## [Exercise description]
This exercise calls for the records to be returned exactly, with images removed.

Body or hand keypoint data
----------------------------------------
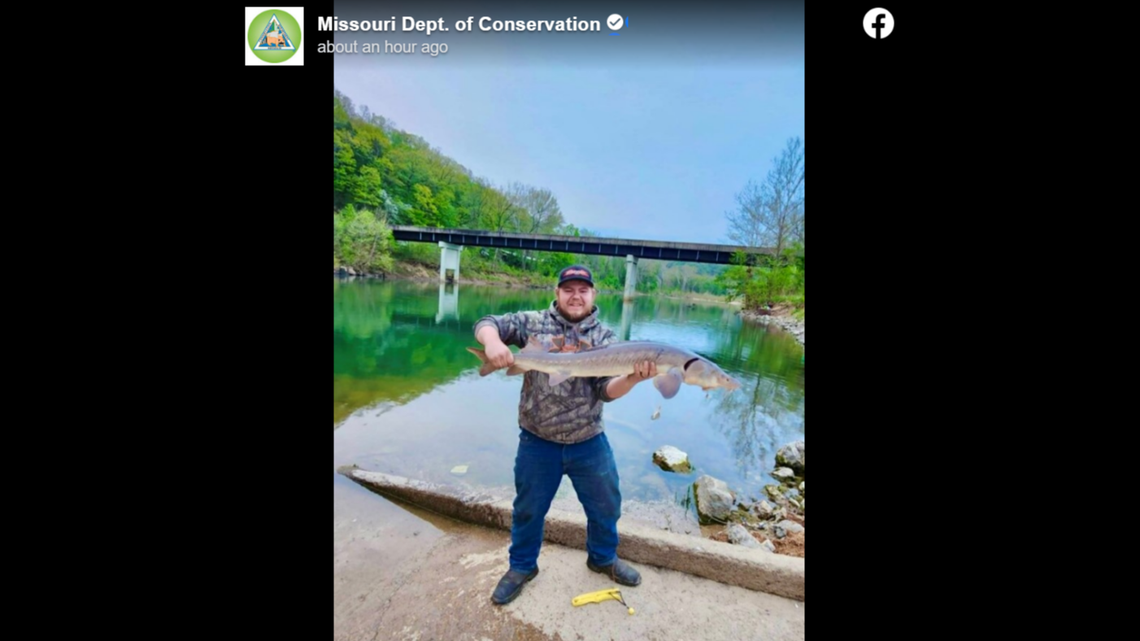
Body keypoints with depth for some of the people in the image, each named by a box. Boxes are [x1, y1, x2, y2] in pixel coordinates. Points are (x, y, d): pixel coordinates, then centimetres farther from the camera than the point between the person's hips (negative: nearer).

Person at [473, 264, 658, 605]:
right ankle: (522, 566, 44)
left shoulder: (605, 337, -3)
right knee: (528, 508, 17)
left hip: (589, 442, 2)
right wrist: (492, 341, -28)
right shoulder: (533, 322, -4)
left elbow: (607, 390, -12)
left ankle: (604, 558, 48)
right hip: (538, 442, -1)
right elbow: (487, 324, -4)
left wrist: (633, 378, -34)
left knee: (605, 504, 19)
----------------------------------------
## [Completed exercise]
Body keypoints with depth for some of the people in the image, each named by a box. Boxes are [x1, y1, x2, y2] in pixel coordinates. Points are (x, y, d): pixel coordinates, then centimetres farther from the camera than the point between the person's hips (negative: nearer).

Person at [473, 264, 658, 605]:
right ankle: (522, 566, 44)
left shoulder: (605, 337, -3)
right knee: (528, 508, 17)
left hip: (589, 442, 2)
right wrist: (492, 341, -28)
right shoulder: (533, 322, -4)
left elbow: (607, 390, -12)
left ankle: (604, 558, 48)
right hip: (538, 442, -1)
right elbow: (487, 324, -4)
left wrist: (633, 378, -34)
left knee: (605, 504, 19)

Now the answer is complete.